> PROBLEM: Write out again, word for word, the lines below from the line that holds "26 www.aeg.com" through the line that holds "Heiztechnologie | | Induktion |", omitting pictures.

> RECORDS FOR THIS EXERCISE:
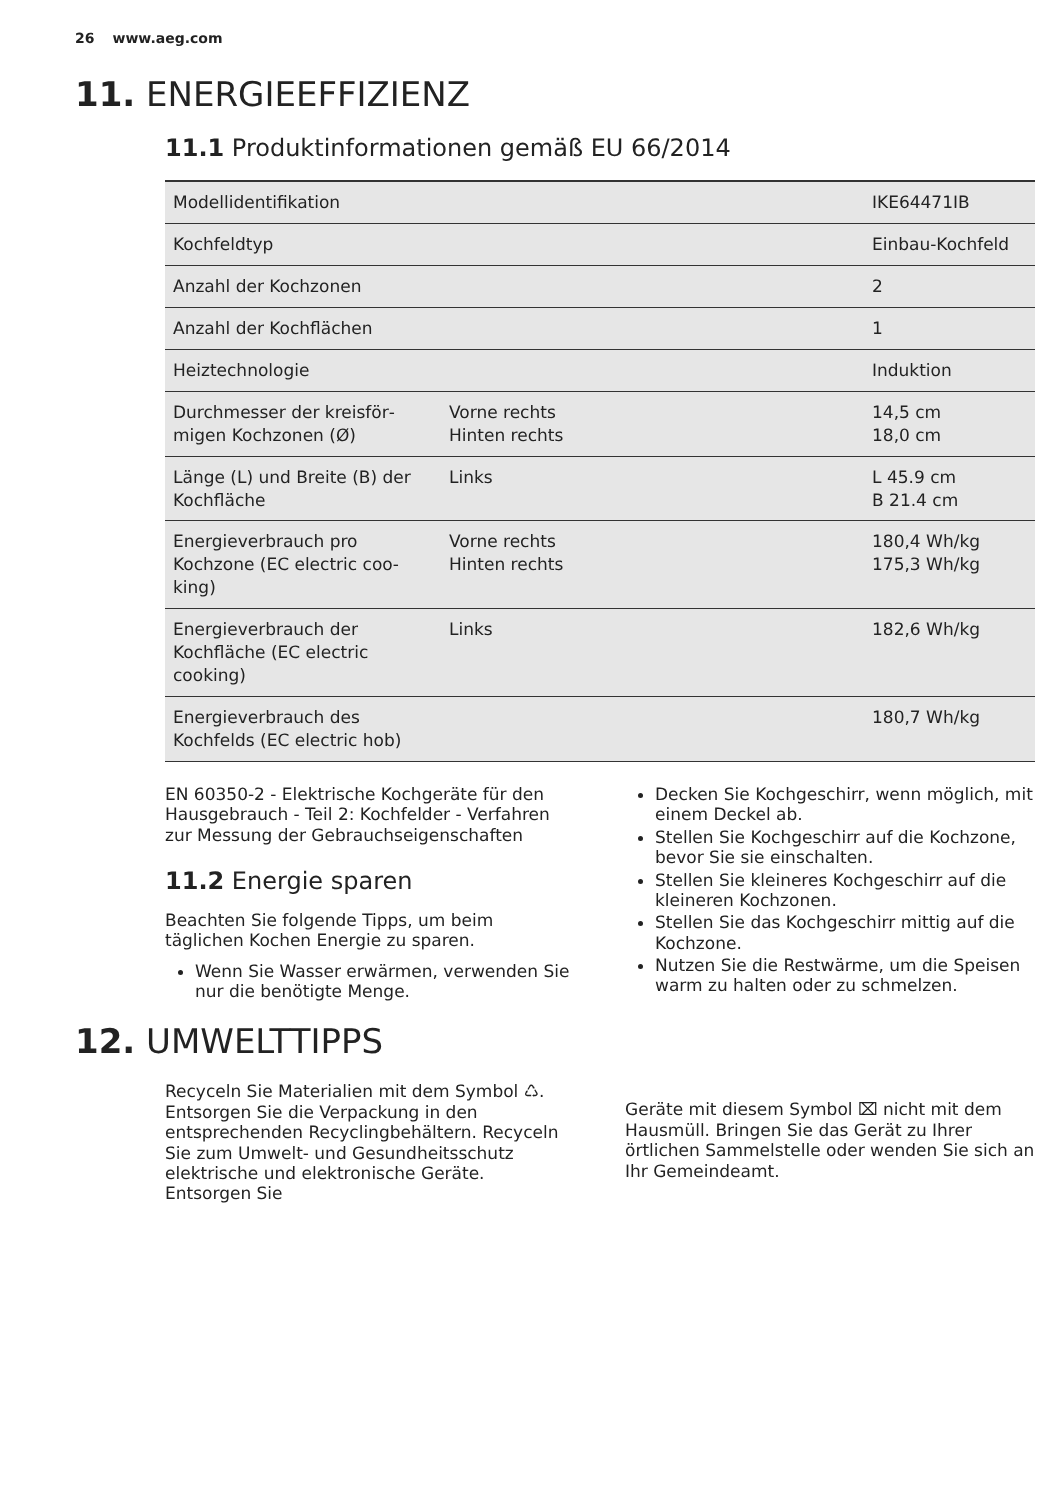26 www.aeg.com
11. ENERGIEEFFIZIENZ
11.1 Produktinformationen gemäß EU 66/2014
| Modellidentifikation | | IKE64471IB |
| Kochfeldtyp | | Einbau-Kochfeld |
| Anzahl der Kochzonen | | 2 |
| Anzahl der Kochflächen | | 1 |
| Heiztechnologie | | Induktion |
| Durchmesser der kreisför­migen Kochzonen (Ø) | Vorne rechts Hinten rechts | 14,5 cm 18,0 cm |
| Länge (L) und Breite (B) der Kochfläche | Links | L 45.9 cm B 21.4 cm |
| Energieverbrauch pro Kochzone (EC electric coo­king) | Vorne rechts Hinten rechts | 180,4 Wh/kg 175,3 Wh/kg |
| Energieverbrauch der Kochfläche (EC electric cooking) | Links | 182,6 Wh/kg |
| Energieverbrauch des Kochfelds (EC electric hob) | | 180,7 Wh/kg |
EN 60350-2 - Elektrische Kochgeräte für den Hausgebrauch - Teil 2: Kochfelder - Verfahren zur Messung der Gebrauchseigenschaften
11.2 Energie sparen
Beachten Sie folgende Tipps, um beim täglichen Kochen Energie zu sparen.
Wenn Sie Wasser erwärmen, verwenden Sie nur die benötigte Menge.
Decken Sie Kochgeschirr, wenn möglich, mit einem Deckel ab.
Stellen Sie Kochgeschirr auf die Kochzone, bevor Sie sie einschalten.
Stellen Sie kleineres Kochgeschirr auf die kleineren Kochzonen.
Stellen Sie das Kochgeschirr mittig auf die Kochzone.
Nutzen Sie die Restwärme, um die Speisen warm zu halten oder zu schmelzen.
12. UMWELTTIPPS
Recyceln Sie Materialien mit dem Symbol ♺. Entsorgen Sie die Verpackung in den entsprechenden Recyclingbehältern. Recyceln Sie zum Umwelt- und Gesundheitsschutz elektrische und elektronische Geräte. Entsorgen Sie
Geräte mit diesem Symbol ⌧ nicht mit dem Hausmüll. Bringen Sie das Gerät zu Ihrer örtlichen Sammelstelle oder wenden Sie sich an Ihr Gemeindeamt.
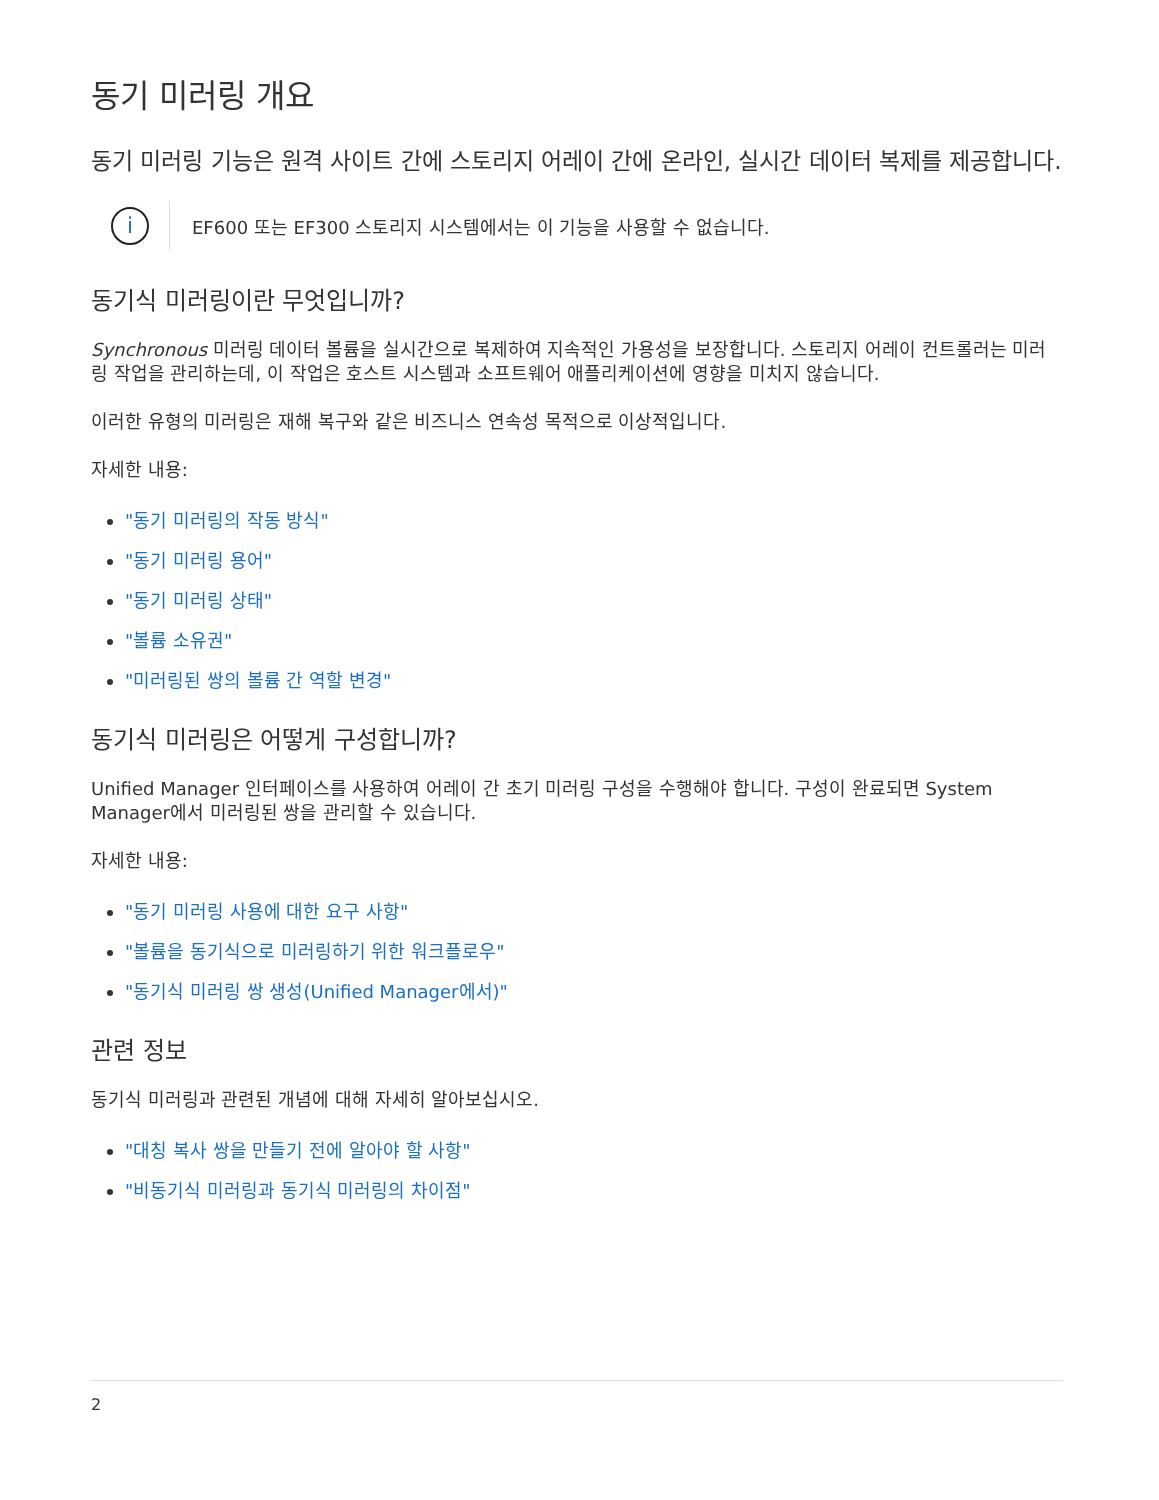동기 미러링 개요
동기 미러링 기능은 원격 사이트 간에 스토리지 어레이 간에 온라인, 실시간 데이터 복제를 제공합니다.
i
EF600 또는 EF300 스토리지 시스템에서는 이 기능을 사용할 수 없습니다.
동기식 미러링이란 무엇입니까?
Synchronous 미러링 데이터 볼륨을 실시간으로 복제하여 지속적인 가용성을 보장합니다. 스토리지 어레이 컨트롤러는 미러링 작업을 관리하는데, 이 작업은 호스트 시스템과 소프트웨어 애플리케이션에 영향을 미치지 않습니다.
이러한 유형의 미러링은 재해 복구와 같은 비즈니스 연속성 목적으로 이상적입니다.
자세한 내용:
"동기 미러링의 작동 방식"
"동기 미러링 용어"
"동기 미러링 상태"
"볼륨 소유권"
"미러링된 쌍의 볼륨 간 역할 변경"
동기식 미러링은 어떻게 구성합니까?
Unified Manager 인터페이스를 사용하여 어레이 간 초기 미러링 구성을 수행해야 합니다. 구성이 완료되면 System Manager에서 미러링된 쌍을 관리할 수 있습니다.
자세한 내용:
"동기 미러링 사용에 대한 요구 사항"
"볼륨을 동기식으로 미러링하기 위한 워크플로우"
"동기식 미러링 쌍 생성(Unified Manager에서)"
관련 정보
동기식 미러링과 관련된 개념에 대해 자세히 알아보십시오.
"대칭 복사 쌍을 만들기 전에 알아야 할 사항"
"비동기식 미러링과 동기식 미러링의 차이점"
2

--

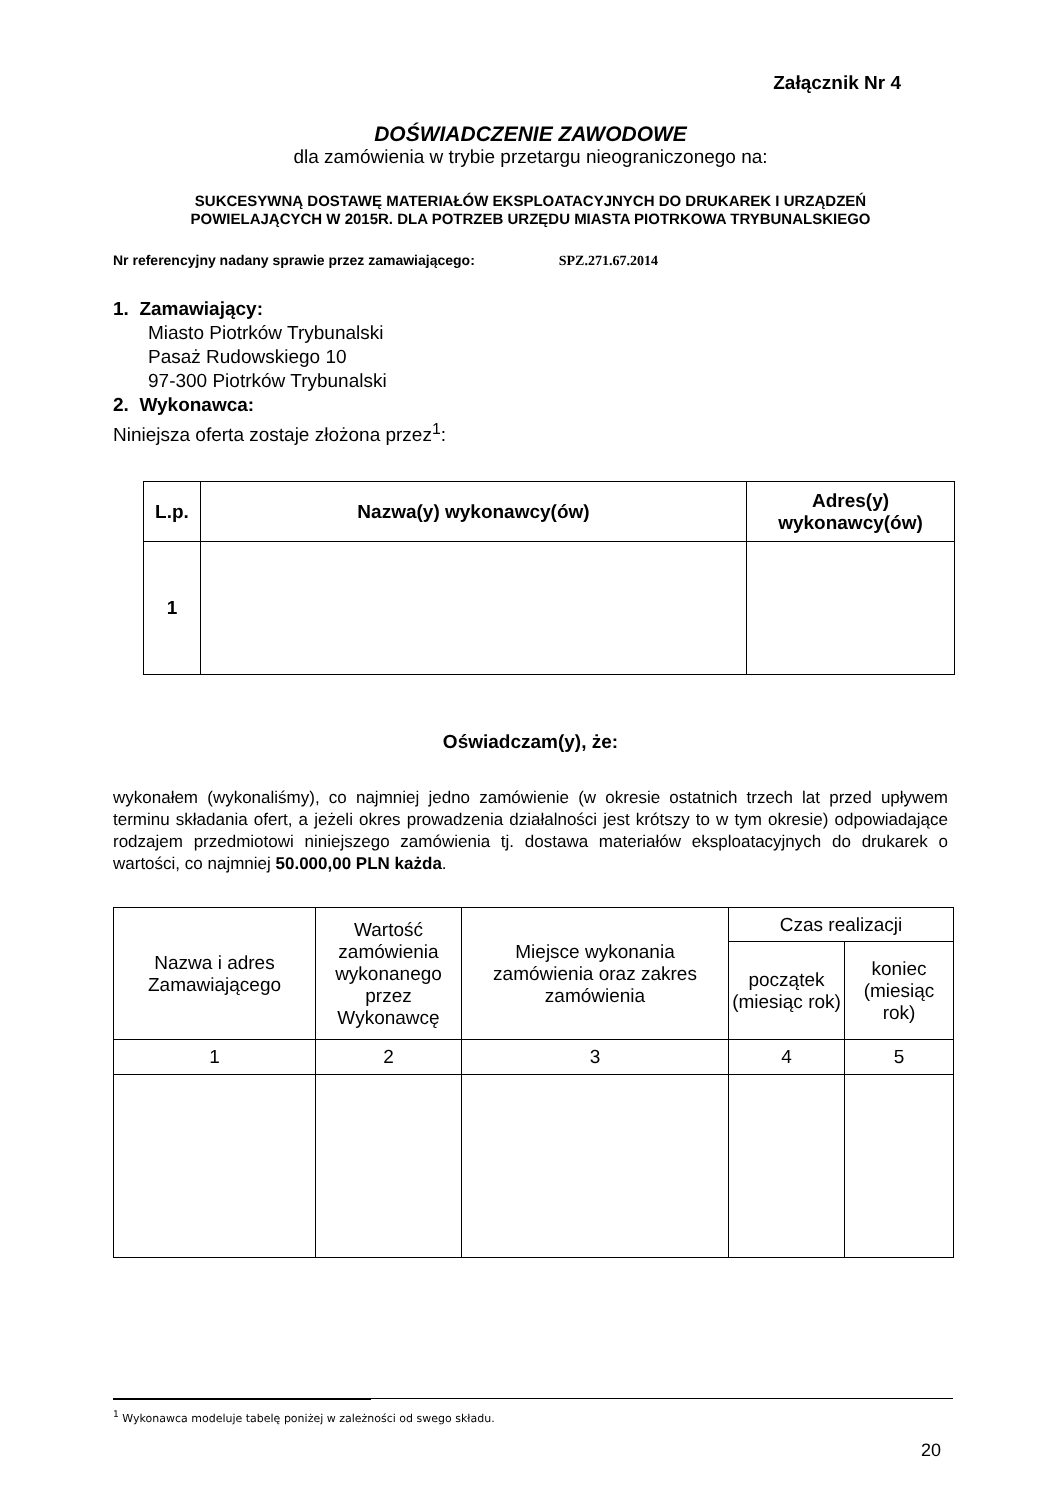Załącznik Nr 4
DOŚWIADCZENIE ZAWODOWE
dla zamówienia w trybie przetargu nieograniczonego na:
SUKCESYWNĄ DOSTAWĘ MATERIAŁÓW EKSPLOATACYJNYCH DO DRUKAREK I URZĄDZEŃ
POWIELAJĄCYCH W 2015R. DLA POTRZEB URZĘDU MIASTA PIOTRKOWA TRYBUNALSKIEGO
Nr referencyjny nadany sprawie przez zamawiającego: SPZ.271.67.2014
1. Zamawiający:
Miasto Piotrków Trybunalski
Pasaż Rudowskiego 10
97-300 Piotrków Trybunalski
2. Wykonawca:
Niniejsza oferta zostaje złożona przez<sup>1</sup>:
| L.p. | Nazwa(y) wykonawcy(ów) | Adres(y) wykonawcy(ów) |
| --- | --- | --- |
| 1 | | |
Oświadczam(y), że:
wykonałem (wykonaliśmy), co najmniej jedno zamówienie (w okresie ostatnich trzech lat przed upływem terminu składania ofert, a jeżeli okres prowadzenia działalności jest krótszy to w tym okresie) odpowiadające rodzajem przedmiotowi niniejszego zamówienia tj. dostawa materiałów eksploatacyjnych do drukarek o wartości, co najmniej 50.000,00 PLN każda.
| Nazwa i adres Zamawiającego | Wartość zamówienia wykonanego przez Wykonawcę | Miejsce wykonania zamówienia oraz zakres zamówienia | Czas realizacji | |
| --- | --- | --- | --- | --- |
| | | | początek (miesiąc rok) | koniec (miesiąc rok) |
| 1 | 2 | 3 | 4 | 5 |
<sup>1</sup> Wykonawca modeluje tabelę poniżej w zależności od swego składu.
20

==

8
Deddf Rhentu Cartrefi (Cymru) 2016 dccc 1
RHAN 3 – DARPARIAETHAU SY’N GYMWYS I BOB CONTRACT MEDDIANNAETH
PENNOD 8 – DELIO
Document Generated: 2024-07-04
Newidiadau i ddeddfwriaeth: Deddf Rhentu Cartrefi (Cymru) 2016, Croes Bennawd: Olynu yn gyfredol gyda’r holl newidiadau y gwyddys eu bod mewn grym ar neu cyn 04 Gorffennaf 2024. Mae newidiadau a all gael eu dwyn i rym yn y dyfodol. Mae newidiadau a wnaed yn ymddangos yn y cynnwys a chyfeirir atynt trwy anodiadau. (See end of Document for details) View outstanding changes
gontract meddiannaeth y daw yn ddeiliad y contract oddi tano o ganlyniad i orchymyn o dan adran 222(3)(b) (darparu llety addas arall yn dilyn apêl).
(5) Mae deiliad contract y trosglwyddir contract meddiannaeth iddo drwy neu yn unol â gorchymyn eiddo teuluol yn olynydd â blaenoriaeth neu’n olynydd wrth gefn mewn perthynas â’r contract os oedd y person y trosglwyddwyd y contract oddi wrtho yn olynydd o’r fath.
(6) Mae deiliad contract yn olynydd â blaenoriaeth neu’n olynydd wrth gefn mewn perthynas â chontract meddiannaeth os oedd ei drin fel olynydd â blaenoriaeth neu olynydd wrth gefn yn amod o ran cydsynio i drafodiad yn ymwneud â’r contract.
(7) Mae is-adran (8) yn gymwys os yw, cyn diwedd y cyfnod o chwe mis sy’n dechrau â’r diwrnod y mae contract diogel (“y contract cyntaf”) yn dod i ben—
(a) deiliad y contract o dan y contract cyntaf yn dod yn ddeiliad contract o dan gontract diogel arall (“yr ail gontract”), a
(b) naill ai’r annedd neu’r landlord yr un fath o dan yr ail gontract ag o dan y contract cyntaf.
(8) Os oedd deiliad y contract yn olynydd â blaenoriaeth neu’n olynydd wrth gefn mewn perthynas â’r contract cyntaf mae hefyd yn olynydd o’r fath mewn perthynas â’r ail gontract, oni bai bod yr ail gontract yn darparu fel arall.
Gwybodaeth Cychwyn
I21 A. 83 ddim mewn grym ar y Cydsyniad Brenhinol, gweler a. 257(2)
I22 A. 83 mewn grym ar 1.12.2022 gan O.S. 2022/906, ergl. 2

> PROBLEM SOLUTION:
26 www.aeg.com
11. ENERGIEEFFIZIENZ
11.1 Produktinformationen gemäß EU 66/2014
| Modellidentifikation | | IKE64471IB |
| Kochfeldtyp | | Einbau-Kochfeld |
| Anzahl der Kochzonen | | 2 |
| Anzahl der Kochflächen | | 1 |
| Heiztechnologie | | Induktion |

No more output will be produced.